Tout en affirmant que la sécurité des données mises à disposition du HDH est assurée, la CNIL souligne qu’une attention particulière doit être portée aux imports et exports de données.
En effet, la Commission avait relevé dans sa délibération n°2020-044 du 20 avril 2020 que la solution technique portant le HDH avait fait l’objet d’une analyse globale des risques et des impacts sur la vie privée ayant abouti à une homologation selon le référentiel de sécurité du Système National des Données de Santé (SNDS). Cette homologation prévoyait un plan d’actions de mise en œuvre de mesures de sécurité nécessitant plusieurs mois. Or la CNIL relève que ces mesures ont du être mises en œuvre dans un délai de seulement quelques semaines, imposé par les conditions d’urgence dues à la crise sanitaire.

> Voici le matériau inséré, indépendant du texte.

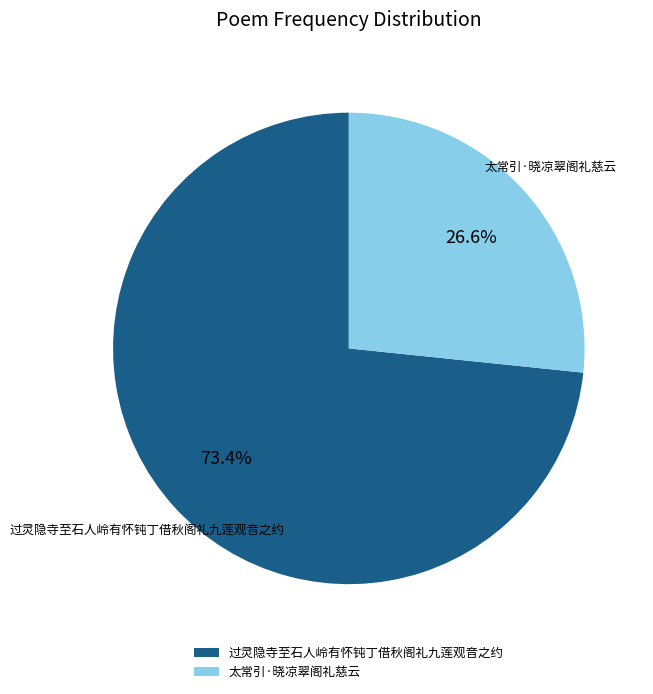

Rank the categories by value from highest to lowest.

过灵隐寺至石人岭有怀钝丁借秋阁礼九莲观音之约, 太常引·晓凉翠阁礼慈云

Plus particulièrement, la CNIL s’interroge sur l’effectivité du blocage de toute possibilité d’exportation de données non anonymisées pas les utilisateurs et rappelle la nécessité de garantir l’anonymat effectif des exports.
Dans son avis en date du 11 juin dernier, la CNIL réitère ainsi son inquiétude sur ce sujet.

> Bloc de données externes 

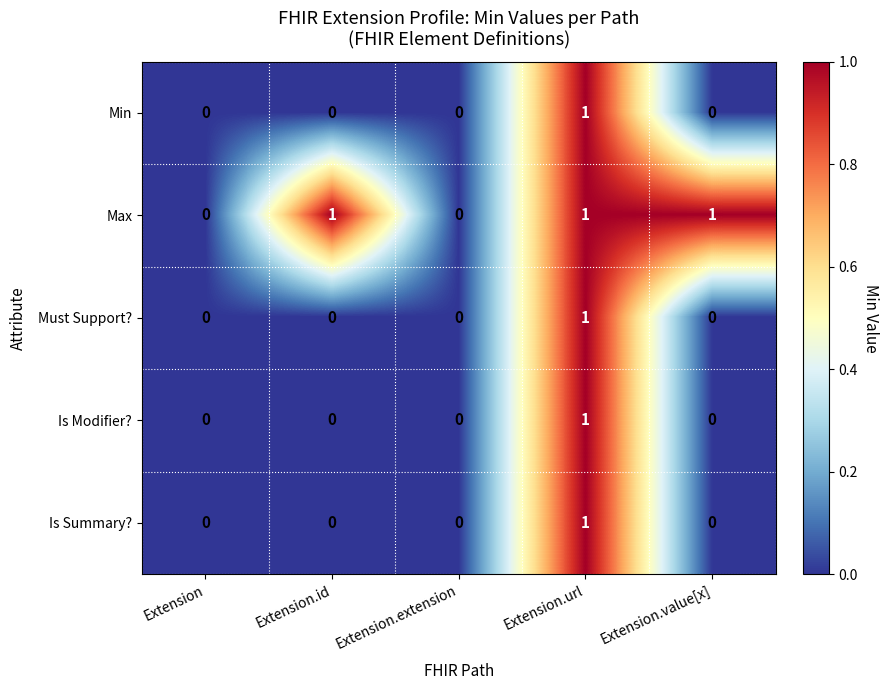

The Max series shows 2 at Extension.value[x]. True or false?

False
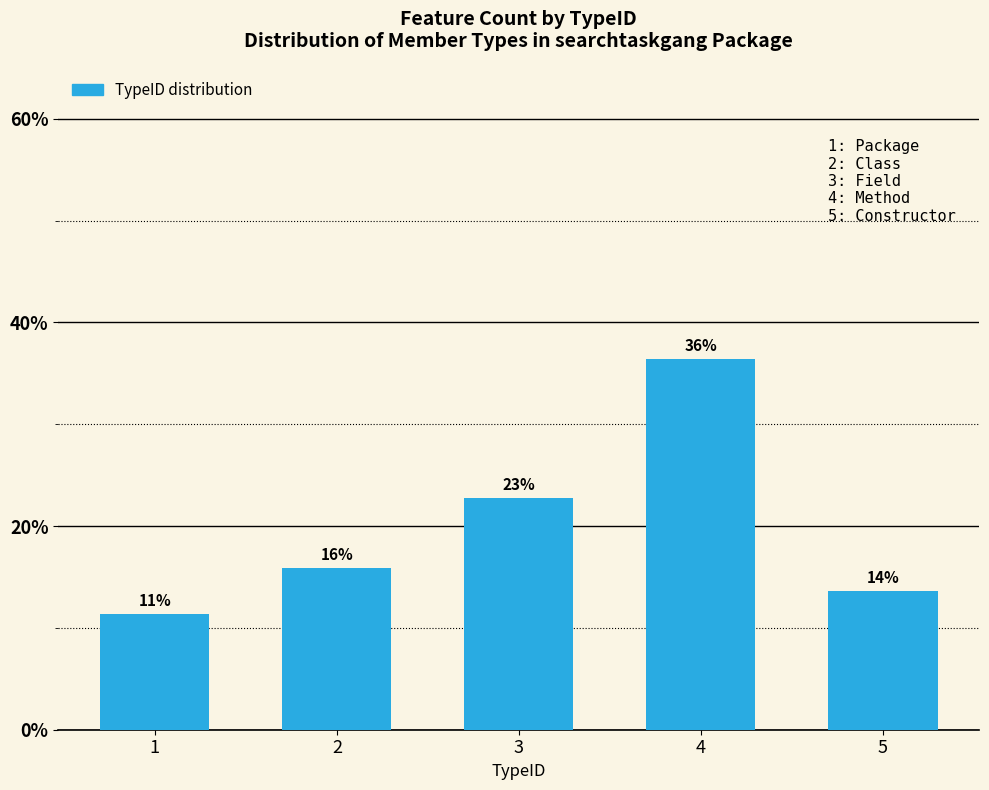

What is the average value?

20.0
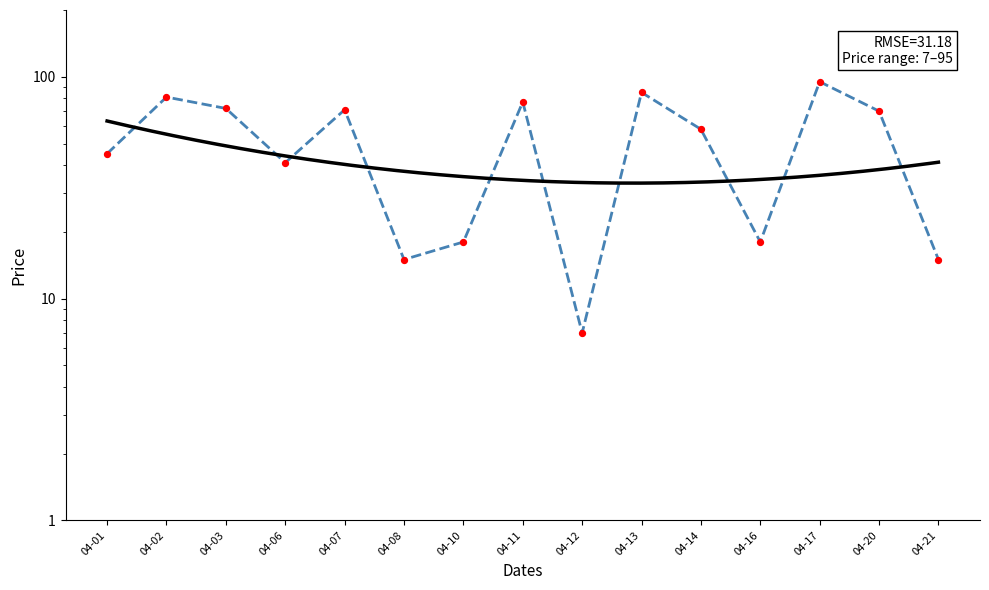

Between 04-10 and 04-13, which is larger?

04-13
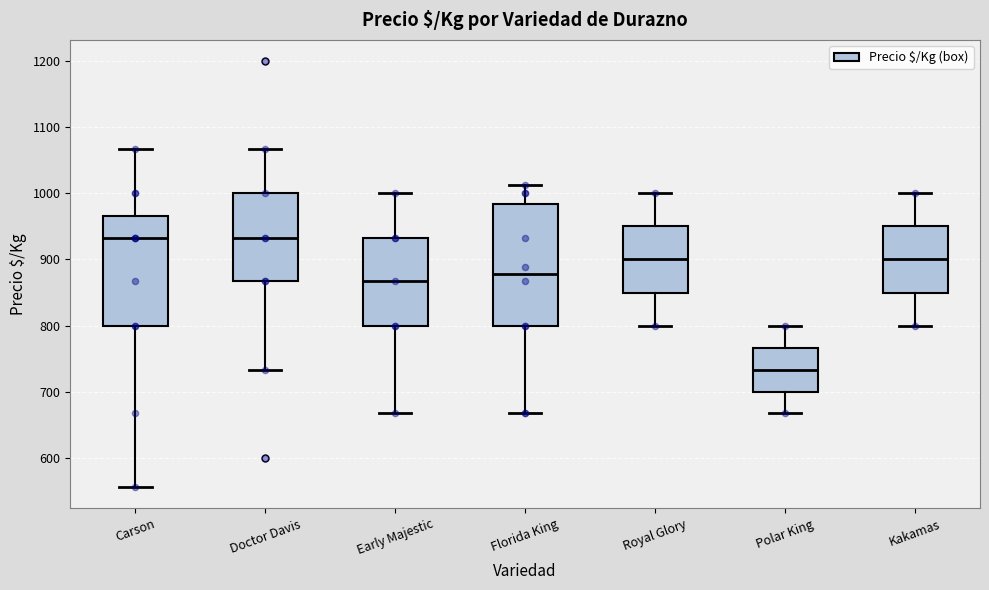

Reading left to right, read every box against the y-axis: the position of its median line, the range the box covers, and the ends of its whiskers. The values are not printed on the chart, so give them approximately, as read against the axis.

Carson: median 930, box 800 to 970, whiskers 560 to 1070
Doctor Davis: median 930, box 870 to 1000, whiskers 730 to 1070
Early Majestic: median 870, box 800 to 930, whiskers 670 to 1000
Florida King: median 880, box 800 to 980, whiskers 670 to 1010
Royal Glory: median 900, box 850 to 950, whiskers 800 to 1000
Polar King: median 730, box 700 to 770, whiskers 670 to 800
Kakamas: median 900, box 850 to 950, whiskers 800 to 1000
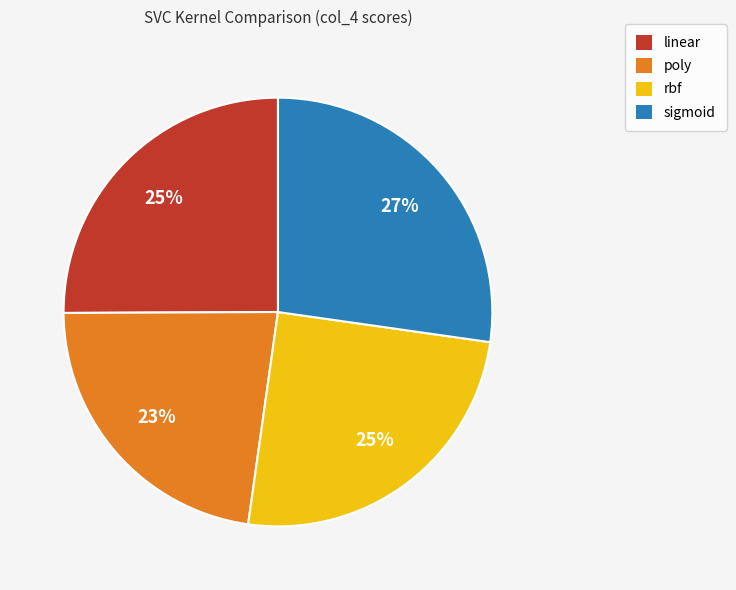

How many segments does this pie chart have?

4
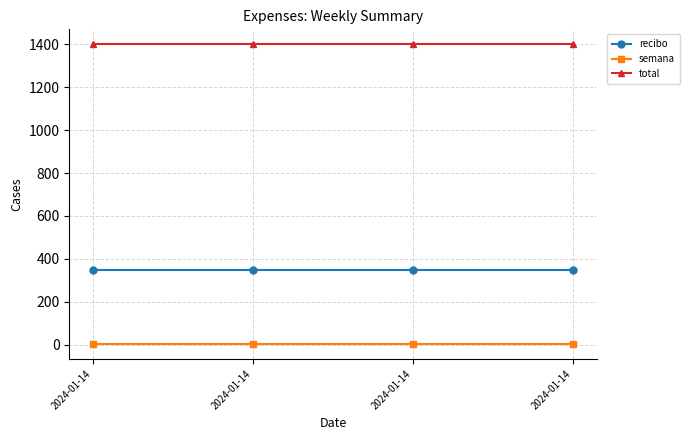

At which category is the sum across all series the highest?

2024-01-14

La CNIL précise en outre que les mesures de sécurité devront être réévaluées régulièrement pour prendre en compte les évolutions de la plateforme et des risques associés.
Enfin, la CNIL rappelle que le HDH devra s’assurer que la mise en œuvre anticipée de la plateforme ne doit pas engendrer de risque supplémentaire pour les personnes concernées.

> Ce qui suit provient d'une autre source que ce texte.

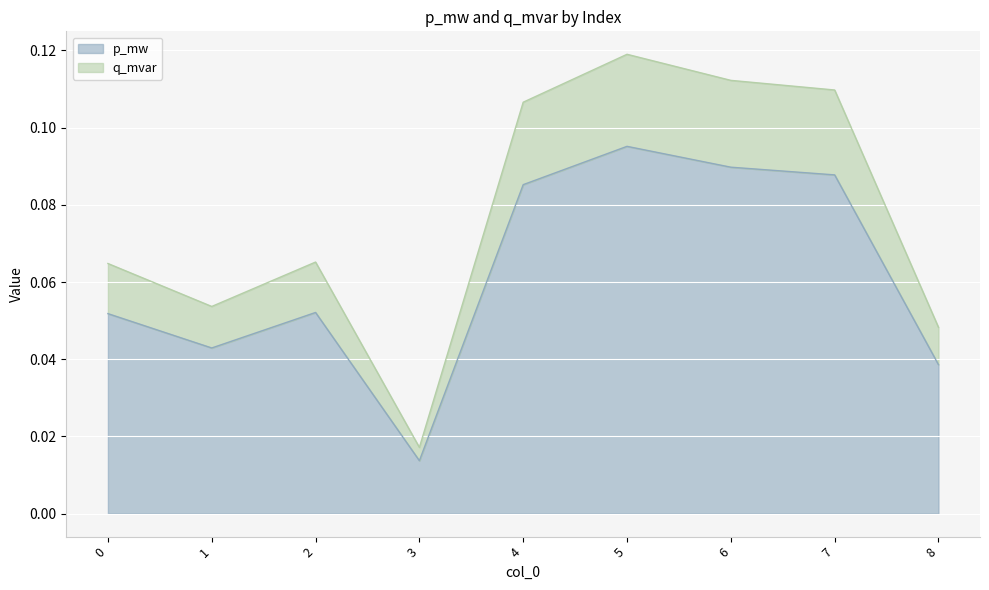

What is the value of the q_mvar point at the 2nd from the left?

0.1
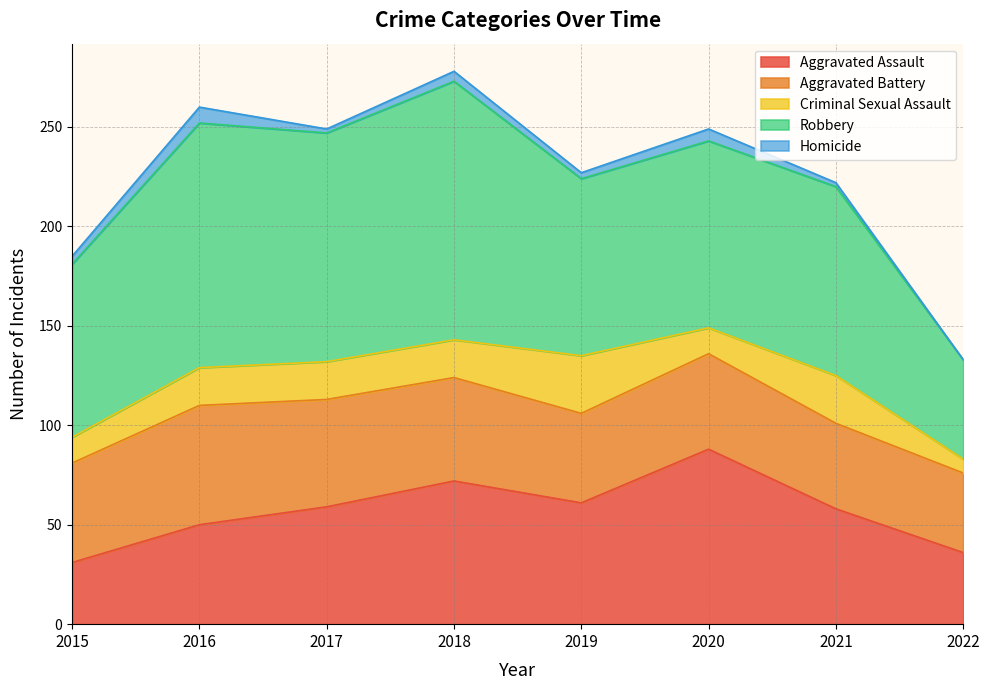

Which category has the lowest value across all series?

2022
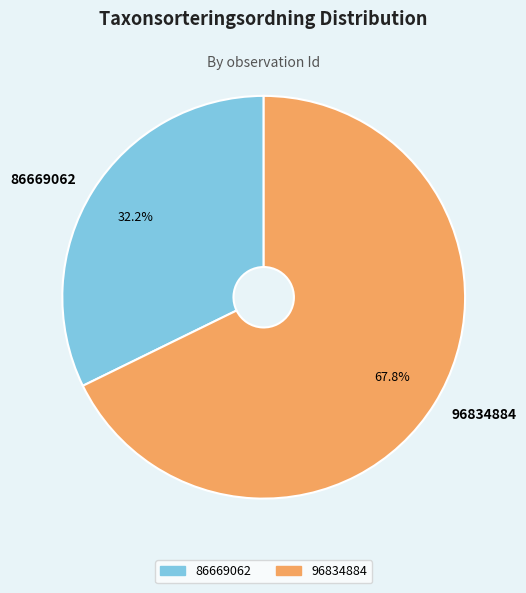

Does 96834884 account for over 50% of the chart?

Yes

Dans sa délibération n°2020-044 du 20 avril 2020, la CNIL avait indiqué que les contrats organisant la prestation d’hébergement entre le HDH et Microsoft ne prévoient pas la localisation des données, ni l’ensemble des garanties relatives aux modalités d’accès aux données par les administrateurs de l’hébergeur. En outre, le contrat mentionne l’existence de transferts de données en dehors de l’Union européenne dans le cadre du « fonctionnement courant de la plateforme, notamment pour les opération de maintenance ou de résolution d’incident », ces transferts étant encadrés par des clauses contractuelles types exigées par le RGPD.
A ce titre, la CNIL rappelle dans son avis du 11 juin dernier que le Comité européen de la protection des données (CEPD) s’est inquiété à plusieurs reprises de l’accès par les autorités nord-américaines aux données transférées aux États-Unis et plus particulièrement des dispositions de l’article 702 de la loi américaine FISA et du décret (« Executive Order ») 12 333 permettant la collecte et l’accès aux données personnelles à des fins de sécurité nationale.
Cette règlementation américaine entre en effet en conflit avec les dispositions du RGPD qui interdisent toute demande d’accès d’une juridiction ou d’une autorité administrative d’un pays tiers adressée à des entreprises dont le traitement est soumis au RGPD, à l’exception des cas où il existe un accord international applicable ou une dérogation relative à l’intérêt vital de la personne concernée.
Ainsi, la CNIL insiste et réitère son souhait de voir l’entrepôt constitué au sein du HDH, ainsi que les services liés à sa gestion, hébergés par des entités « relevant exclusivement des juridictions européennes ».